Protezione civile: qualche mistero http://commons.wikimedia.org/wiki/File:Protezione_Civile,_corso.jpgRicevo e condivido qualche giorno fa sulla mia pagina FB un articolo che ricorda che la protezione civile ha dei limiti di operato e che una circolare del 2009 del Capo della Protezione Civile ne chiarisce meglio i confini.

Chiaro che l’articolo meraviglia perché descrive come vietate funzioni che quotidianamente vediamo svolgere dai volontari in ogni paese. Poiché mi piace capire e verificare le fonti, cerco la circolare del 2009, cerco l’ art. 117 Cods secondo e terzo comma e, soprattutto, fisso un incontro con un’amica che lavora in regione in protezione civile/polizia locale e sicurezza, per chiedere chiarimenti.

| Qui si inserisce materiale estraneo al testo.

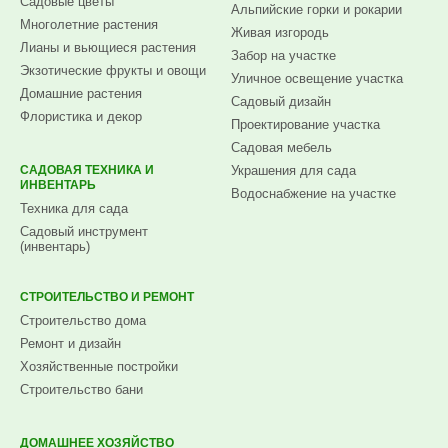
Садовые цветы
Альпийские горки и рокарии
Многолетние растения
Живая изгородь
Лианы и вьющиеся растения
Забор на участке
Экзотические фрукты и овощи
Уличное освещение участка
Домашние растения
Садовый дизайн
Флористика и декор
Проектирование участка
Садовая мебель
САДОВАЯ ТЕХНИКА И
Украшения для сада
ИНВЕНТАРЬ
Водоснабжение на участке
Техника для сада
Садовый инструмент
(инвентарь)
СТРОИТЕЛЬСТВО И РЕМОНТ
Строительство дома
Ремонт и дизайн
Хозяйственные постройки
Строительство бани
ДОМАШНЕЕ ХОЗЯЙСТВО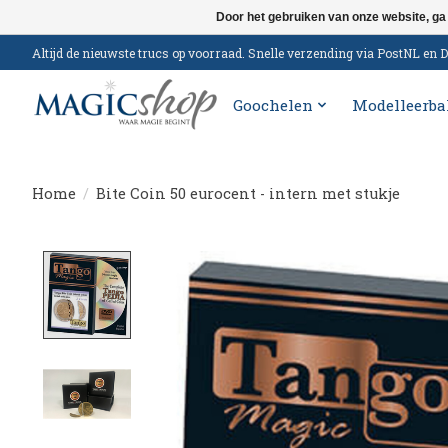
Door het gebruiken van onze website, ga
Altijd de nieuwste trucs op voorraad. Snelle verzending via PostNL e
Goochelen
Modelleerba
Home
/
Bite Coin 50 eurocent - intern met stukje
Product image slideshow Items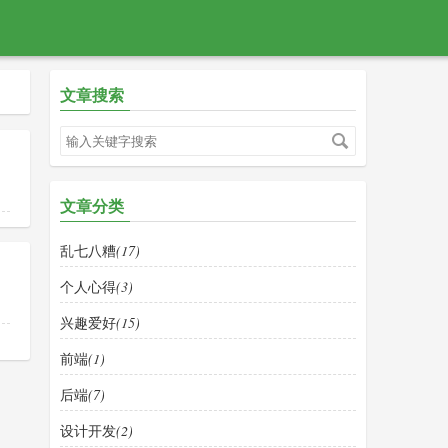
文章搜索
文章分类
乱七八糟
(17)
个人心得
(3)
兴趣爱好
(15)
前端
(1)
后端
(7)
设计开发
(2)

Mi conferma che il volontario della protezione civile locale, (che per altro stipula accordi precisi con il comune riguardo al suo operato) non può sostituirsi ad esempio ai vigili o alla polizia stradale nella direzione del traffico o altri servizi di viabilità. Questo dipende dal fatto che la protezione civile non è annoverata tra gli organi di Polizia Stradale (art. 11 e 12 del vigente C.d.S ) L’unica funzione concessa attinente l’ordine pubblico mi viene descritta, in modo un po’ figurato ma illuminante, come è quella di “cartello parlante”.

In buona sostanza cosa succede? Succede che si assiste con una certa frequenza a quello che potrebbe arrivare ad essere definito come usurpazione di funzione pubblica. Quante volte abbiamo visto volontari in divisa con palette e stemmi dirigere il traffico ad esempio durante una festa locale o una corsa ciclistica?

Vi invito a leggere l’articolo del C.P. dove per questo genere di attività si prevedono pene fino a 2 anni di reclusione ( Art 347 del Codice Penale) Immagino che sia facile pensare che molti insorgeranno sostenendo che dobbiamo solo ringraziare i volontari e quello che fanno, a maggior ragione se va al di là dei loro abituali doveri.

Una riflessione però chiedo a tutti : è giusto che persone non “ abilitate” ad una certa funzione rischino comunque del loro, perché vengono caricate di responsabilità non spettanti da enti non in grado di fornire il personale idoneo? Questa è comunque la regola e le regole occorre conoscerle per poterle discuterle o contestarle o farle rispettare. Quello che si osserva spesso è la disinformazione. Le persone riportano dei sentito dire e ne fanno la loro verità. La regola sparisce e tutti si muovono in un allegro arrangiarsi che rischia solo di alleggerire dei propri doveri e responsabilità le istituzioni.